### [Assignment]
Print the whole listing exactly.

Entries provided: Begin

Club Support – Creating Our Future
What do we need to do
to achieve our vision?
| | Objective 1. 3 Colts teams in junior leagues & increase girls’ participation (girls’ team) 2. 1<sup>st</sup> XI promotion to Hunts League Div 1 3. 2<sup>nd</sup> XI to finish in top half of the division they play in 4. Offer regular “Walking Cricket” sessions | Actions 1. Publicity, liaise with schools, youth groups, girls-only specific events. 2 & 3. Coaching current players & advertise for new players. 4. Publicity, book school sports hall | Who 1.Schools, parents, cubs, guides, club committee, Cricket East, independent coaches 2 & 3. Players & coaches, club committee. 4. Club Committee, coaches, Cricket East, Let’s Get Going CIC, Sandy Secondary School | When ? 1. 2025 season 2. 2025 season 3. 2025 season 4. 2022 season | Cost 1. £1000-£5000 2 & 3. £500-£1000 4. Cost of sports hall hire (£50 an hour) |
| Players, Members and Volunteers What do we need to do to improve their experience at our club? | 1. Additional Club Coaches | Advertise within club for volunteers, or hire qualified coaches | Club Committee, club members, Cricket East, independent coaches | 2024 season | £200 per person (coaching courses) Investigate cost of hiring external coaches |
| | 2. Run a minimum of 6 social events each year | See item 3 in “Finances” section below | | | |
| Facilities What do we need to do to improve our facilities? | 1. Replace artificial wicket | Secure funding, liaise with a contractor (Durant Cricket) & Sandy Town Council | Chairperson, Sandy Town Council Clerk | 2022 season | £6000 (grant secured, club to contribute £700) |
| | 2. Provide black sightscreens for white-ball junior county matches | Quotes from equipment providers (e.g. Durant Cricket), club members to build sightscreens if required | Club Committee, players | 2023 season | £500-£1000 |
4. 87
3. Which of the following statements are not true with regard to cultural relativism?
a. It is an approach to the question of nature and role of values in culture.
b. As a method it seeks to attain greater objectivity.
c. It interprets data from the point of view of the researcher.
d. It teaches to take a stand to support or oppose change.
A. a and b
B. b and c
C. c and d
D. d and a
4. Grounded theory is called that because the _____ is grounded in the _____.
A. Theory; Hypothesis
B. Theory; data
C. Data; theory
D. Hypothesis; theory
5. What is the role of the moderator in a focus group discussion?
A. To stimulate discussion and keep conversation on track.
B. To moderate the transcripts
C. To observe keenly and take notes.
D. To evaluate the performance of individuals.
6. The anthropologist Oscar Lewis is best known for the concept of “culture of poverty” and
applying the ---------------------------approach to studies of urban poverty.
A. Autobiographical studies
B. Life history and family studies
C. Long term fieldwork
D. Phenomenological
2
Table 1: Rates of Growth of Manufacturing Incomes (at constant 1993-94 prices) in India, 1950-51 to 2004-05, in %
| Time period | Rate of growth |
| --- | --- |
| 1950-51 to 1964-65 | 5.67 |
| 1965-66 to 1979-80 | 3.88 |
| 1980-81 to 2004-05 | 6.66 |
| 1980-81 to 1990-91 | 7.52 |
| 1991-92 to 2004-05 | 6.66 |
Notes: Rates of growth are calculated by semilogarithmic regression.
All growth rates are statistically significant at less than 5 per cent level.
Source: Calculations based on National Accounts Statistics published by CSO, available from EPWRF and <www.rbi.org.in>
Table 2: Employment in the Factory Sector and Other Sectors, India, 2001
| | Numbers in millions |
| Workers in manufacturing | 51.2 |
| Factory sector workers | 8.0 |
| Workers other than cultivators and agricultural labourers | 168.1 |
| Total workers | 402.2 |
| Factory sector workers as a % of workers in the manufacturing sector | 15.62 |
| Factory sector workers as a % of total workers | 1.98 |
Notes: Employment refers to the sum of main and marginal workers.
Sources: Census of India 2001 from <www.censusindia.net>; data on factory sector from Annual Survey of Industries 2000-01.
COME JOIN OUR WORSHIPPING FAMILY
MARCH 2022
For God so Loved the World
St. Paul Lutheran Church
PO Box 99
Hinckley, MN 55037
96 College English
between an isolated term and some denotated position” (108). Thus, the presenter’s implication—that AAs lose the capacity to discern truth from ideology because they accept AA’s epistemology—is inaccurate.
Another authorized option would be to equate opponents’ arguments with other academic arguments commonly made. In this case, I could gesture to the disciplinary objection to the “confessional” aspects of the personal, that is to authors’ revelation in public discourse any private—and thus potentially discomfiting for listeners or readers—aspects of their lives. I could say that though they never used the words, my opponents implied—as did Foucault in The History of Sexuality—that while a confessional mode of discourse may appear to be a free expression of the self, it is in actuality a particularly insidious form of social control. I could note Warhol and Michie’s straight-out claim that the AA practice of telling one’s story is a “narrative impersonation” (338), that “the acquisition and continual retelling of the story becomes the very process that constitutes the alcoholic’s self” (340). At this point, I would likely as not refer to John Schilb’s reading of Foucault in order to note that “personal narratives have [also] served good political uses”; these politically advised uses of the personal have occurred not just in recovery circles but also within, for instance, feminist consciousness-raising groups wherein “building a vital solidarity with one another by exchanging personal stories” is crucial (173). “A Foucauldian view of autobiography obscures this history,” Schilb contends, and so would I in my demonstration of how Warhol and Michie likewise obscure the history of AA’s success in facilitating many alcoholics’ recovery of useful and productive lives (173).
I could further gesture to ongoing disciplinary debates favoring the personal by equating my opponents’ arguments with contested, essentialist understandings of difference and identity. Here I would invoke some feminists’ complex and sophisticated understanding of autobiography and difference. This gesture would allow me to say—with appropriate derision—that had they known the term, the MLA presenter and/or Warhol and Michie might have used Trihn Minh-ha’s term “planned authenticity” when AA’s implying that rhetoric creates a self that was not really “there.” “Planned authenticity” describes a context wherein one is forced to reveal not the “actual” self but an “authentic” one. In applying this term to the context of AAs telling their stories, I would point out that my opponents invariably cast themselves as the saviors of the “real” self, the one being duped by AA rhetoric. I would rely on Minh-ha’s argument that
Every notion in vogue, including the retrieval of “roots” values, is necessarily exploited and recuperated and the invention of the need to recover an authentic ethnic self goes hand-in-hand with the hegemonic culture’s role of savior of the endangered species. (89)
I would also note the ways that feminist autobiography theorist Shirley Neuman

Entries provided: End

### [Result for this exercise]
Club Support – Creating Our Future
What do we need to do
to achieve our vision?
| | Objective 1. 3 Colts teams in junior leagues & increase girls’ participation (girls’ team) 2. 1<sup>st</sup> XI promotion to Hunts League Div 1 3. 2<sup>nd</sup> XI to finish in top half of the division they play in 4. Offer regular “Walking Cricket” sessions | Actions 1. Publicity, liaise with schools, youth groups, girls-only specific events. 2 & 3. Coaching current players & advertise for new players. 4. Publicity, book school sports hall | Who 1.Schools, parents, cubs, guides, club committee, Cricket East, independent coaches 2 & 3. Players & coaches, club committee. 4. Club Committee, coaches, Cricket East, Let’s Get Going CIC, Sandy Secondary School | When ? 1. 2025 season 2. 2025 season 3. 2025 season 4. 2022 season | Cost 1. £1000-£5000 2 & 3. £500-£1000 4. Cost of sports hall hire (£50 an hour) |
| Players, Members and Volunteers What do we need to do to improve their experience at our club? | 1. Additional Club Coaches | Advertise within club for volunteers, or hire qualified coaches | Club Committee, club members, Cricket East, independent coaches | 2024 season | £200 per person (coaching courses) Investigate cost of hiring external coaches |
| | 2. Run a minimum of 6 social events each year | See item 3 in “Finances” section below | | | |
| Facilities What do we need to do to improve our facilities? | 1. Replace artificial wicket | Secure funding, liaise with a contractor (Durant Cricket) & Sandy Town Council | Chairperson, Sandy Town Council Clerk | 2022 season | £6000 (grant secured, club to contribute £700) |
| | 2. Provide black sightscreens for white-ball junior county matches | Quotes from equipment providers (e.g. Durant Cricket), club members to build sightscreens if required | Club Committee, players | 2023 season | £500-£1000 |
4. 87
3. Which of the following statements are not true with regard to cultural relativism?
a. It is an approach to the question of nature and role of values in culture.
b. As a method it seeks to attain greater objectivity.
c. It interprets data from the point of view of the researcher.
d. It teaches to take a stand to support or oppose change.
A. a and b
B. b and c
C. c and d
D. d and a
4. Grounded theory is called that because the _____ is grounded in the _____.
A. Theory; Hypothesis
B. Theory; data
C. Data; theory
D. Hypothesis; theory
5. What is the role of the moderator in a focus group discussion?
A. To stimulate discussion and keep conversation on track.
B. To moderate the transcripts
C. To observe keenly and take notes.
D. To evaluate the performance of individuals.
6. The anthropologist Oscar Lewis is best known for the concept of “culture of poverty” and
applying the ---------------------------approach to studies of urban poverty.
A. Autobiographical studies
B. Life history and family studies
C. Long term fieldwork
D. Phenomenological
2
Table 1: Rates of Growth of Manufacturing Incomes (at constant 1993-94 prices) in India, 1950-51 to 2004-05, in %
| Time period | Rate of growth |
| --- | --- |
| 1950-51 to 1964-65 | 5.67 |
| 1965-66 to 1979-80 | 3.88 |
| 1980-81 to 2004-05 | 6.66 |
| 1980-81 to 1990-91 | 7.52 |
| 1991-92 to 2004-05 | 6.66 |
Notes: Rates of growth are calculated by semilogarithmic regression.
All growth rates are statistically significant at less than 5 per cent level.
Source: Calculations based on National Accounts Statistics published by CSO, available from EPWRF and <www.rbi.org.in>
Table 2: Employment in the Factory Sector and Other Sectors, India, 2001
| | Numbers in millions |
| Workers in manufacturing | 51.2 |
| Factory sector workers | 8.0 |
| Workers other than cultivators and agricultural labourers | 168.1 |
| Total workers | 402.2 |
| Factory sector workers as a % of workers in the manufacturing sector | 15.62 |
| Factory sector workers as a % of total workers | 1.98 |
Notes: Employment refers to the sum of main and marginal workers.
Sources: Census of India 2001 from <www.censusindia.net>; data on factory sector from Annual Survey of Industries 2000-01.
COME JOIN OUR WORSHIPPING FAMILY
MARCH 2022
For God so Loved the World
St. Paul Lutheran Church
PO Box 99
Hinckley, MN 55037
96 College English
between an isolated term and some denotated position” (108). Thus, the presenter’s implication—that AAs lose the capacity to discern truth from ideology because they accept AA’s epistemology—is inaccurate.
Another authorized option would be to equate opponents’ arguments with other academic arguments commonly made. In this case, I could gesture to the disciplinary objection to the “confessional” aspects of the personal, that is to authors’ revelation in public discourse any private—and thus potentially discomfiting for listeners or readers—aspects of their lives. I could say that though they never used the words, my opponents implied—as did Foucault in The History of Sexuality—that while a confessional mode of discourse may appear to be a free expression of the self, it is in actuality a particularly insidious form of social control. I could note Warhol and Michie’s straight-out claim that the AA practice of telling one’s story is a “narrative impersonation” (338), that “the acquisition and continual retelling of the story becomes the very process that constitutes the alcoholic’s self” (340). At this point, I would likely as not refer to John Schilb’s reading of Foucault in order to note that “personal narratives have [also] served good political uses”; these politically advised uses of the personal have occurred not just in recovery circles but also within, for instance, feminist consciousness-raising groups wherein “building a vital solidarity with one another by exchanging personal stories” is crucial (173). “A Foucauldian view of autobiography obscures this history,” Schilb contends, and so would I in my demonstration of how Warhol and Michie likewise obscure the history of AA’s success in facilitating many alcoholics’ recovery of useful and productive lives (173).
I could further gesture to ongoing disciplinary debates favoring the personal by equating my opponents’ arguments with contested, essentialist understandings of difference and identity. Here I would invoke some feminists’ complex and sophisticated understanding of autobiography and difference. This gesture would allow me to say—with appropriate derision—that had they known the term, the MLA presenter and/or Warhol and Michie might have used Trihn Minh-ha’s term “planned authenticity” when AA’s implying that rhetoric creates a self that was not really “there.” “Planned authenticity” describes a context wherein one is forced to reveal not the “actual” self but an “authentic” one. In applying this term to the context of AAs telling their stories, I would point out that my opponents invariably cast themselves as the saviors of the “real” self, the one being duped by AA rhetoric. I would rely on Minh-ha’s argument that
Every notion in vogue, including the retrieval of “roots” values, is necessarily exploited and recuperated and the invention of the need to recover an authentic ethnic self goes hand-in-hand with the hegemonic culture’s role of savior of the endangered species. (89)
I would also note the ways that feminist autobiography theorist Shirley Neuman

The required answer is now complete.